Критика слева и критика справа всегда,
где-то – отрава, а где-то – живая вода.
Звёздное – в звёздном, и тени пристойно молчат
о невозможном в возможном. Их множится ряд.
Ты не забыт. Твой на ветке висит номерок,
где он, как ты, и общественнен, и одинок.
Может быть, вовсе и нет никаких номеров
ни наверху, ни внизу бесконечных миров.
Тихое время таится в огромной горсти,
и невозможно его взять и перенести.
в негу превечную там, где проверенный свет
и номера наудачу, которых и нет.
Узник
Изящества воздушности приятной
и всех потоков, выданных в залог
прямой посылкой, а потом обратной,
заполонили весь воздушный слог
всех узников Печатного Централа
за морем-окияном и рекой,
и даже за всем тем, что не стояло
нигде, облокотившись на покой
среды простых и непростых указов,
свисающих с различных потолков
в обнимку с предъявлением отказов,
в которых было много мелких слов.
Идёт кино из снега и печалей,
потом из всех дождей и всех песков,
потом вдруг из того, о чём молчали,
замкнув защёлкой измышленья снов,
потом все ждали истинной оценки
большущих Литераторских мостков,
а узник, избежав последней сценки,
исчез в простенке – да и был таков.
Эдуард Хвиловский — родился в Одессе в 1946 году.
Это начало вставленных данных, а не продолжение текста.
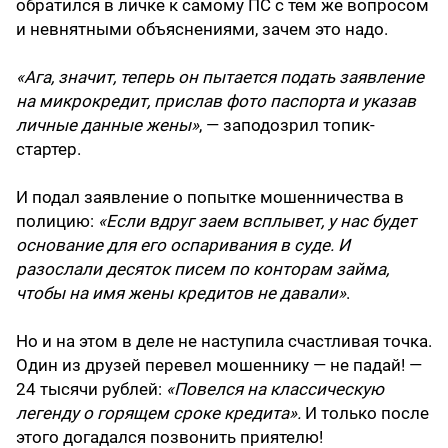
обратился в личке к самому ПС с тем же вопросом
и невнятными объяснениями, зачем это надо.
«Ага, значит, теперь он пытается подать заявление
на микрокредит, прислав фото паспорта и указав
личные данные жены»
, — заподозрил топик-
стартер.
И подал заявление о попытке мошенничества в
полицию:
«Если вдруг заем всплывет, у нас будет
основание для его оспаривания в суде. И
разослали десяток писем по конторам займа,
чтобы на имя жены кредитов не давали»
.
Но и на этом в деле не наступила счастливая точка.
Один из друзей перевел мошеннику — не падай! —
24 тысячи рублей:
«Повелся на классическую
легенду о горящем сроке кредита».
И только после
этого догадался позвонить приятелю!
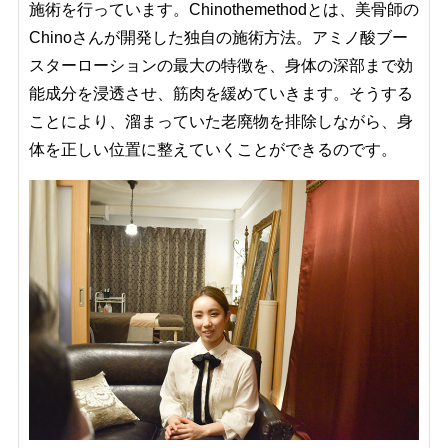
施術を行っています。Chinothemethodとは、美骨師の
Chinoさんが開発した独自の施術方法。アミノ酸ブー
スターローションの最大の特徴を、身体の深部まで効
能成分を浸透させ、筋肉を緩めていきます。そうする
ことにより、溜まっていた老廃物を排除しながら、身
体を正しい位置に整えていくことができるのです。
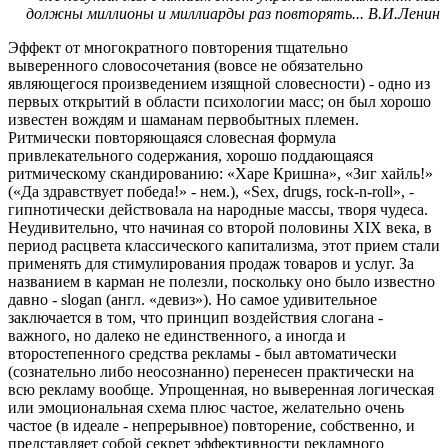
должны миллионы и миллиарды раз повторять... В.И.Ленин
Эффект от многократного повторения тщательно
выверенного словосочетания (вовсе не обязательно
являющегося произведением изящной словесности) - одно из
первых открытий в области психологии масс; он был хорошо
известен вождям и шаманам первобытных племен.
Ритмически повторяющаяся словесная формула
привлекательного содержания, хорошо поддающаяся
ритмическому скандированию: «Харе Кришна», «Зиг хайль!»
(«Да здравствует победа!» - нем.), «Sex, drugs, rock-n-roll», -
гипнотически действовала на народные массы, творя чудеса.
Неудивительно, что начиная со второй половины XIX века, в
период расцвета классического капитализма, этот прием стали
применять для стимулирования продаж товаров и услуг. За
названием в карман не полезли, поскольку оно было известно
давно - slogan (англ. «девиз»). Но самое удивительное
заключается в том, что принцип воздействия слогана -
важного, но далеко не единственного, а иногда и
второстепенного средства рекламы - был автоматически
(сознательно либо неосознанно) перенесен практически на
всю рекламу вообще. Упрощенная, но выверенная логическая
или эмоциональная схема плюс частое, желательно очень
частое (в идеале - непрерывное) повторение, собственно, и
представляет собой секрет эффективности рекламного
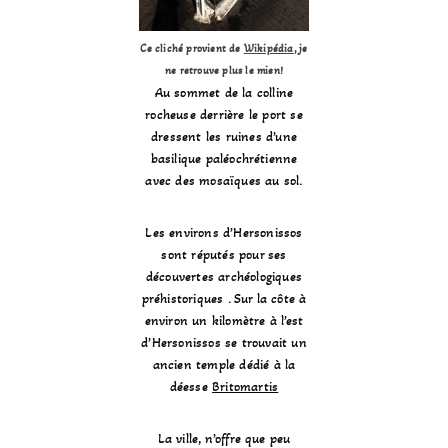
Ce cliché provient de
Wikipédia
, je
ne retrouve plus le mien!
Au sommet de la colline
rocheuse derrière le port se
dressent les ruines d’une
basilique paléochrétienne
avec des mosaïques au sol.
Les environs d’Hersonissos
sont réputés pour ses
découvertes archéologiques
préhistoriques . Sur la côte à
environ un kilomètre à l’est
d’Hersonissos se trouvait un
ancien temple dédié à la
déesse
Britomartis
La ville, n’offre que peu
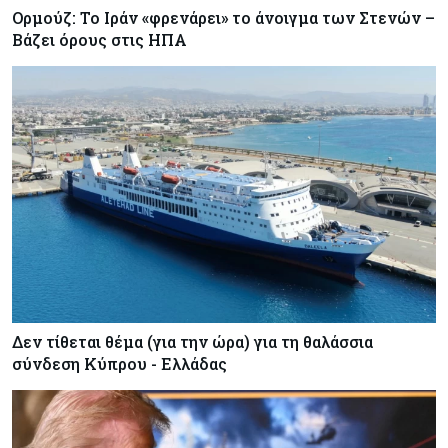
Ορμούζ: Το Ιράν «φρενάρει» το άνοιγμα των Στενών –
Βάζει όρους στις ΗΠΑ
Δεν τίθεται θέμα (για την ώρα) για τη θαλάσσια
σύνδεση Κύπρου - Ελλάδας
Окончил филологический факультет Одесского университета. Двадцать пять лет работал учителем в средней школе. Публикации в журналах «День и ночь», «Слово\Word», «Новая Юность», «Prosodia», «Новый журнал», «Невский журнал», «Эмигрантская лира»«Зарубежные записки». Автор трёх поэтических сборников. Живёт в Нью-Йорке.
.........................................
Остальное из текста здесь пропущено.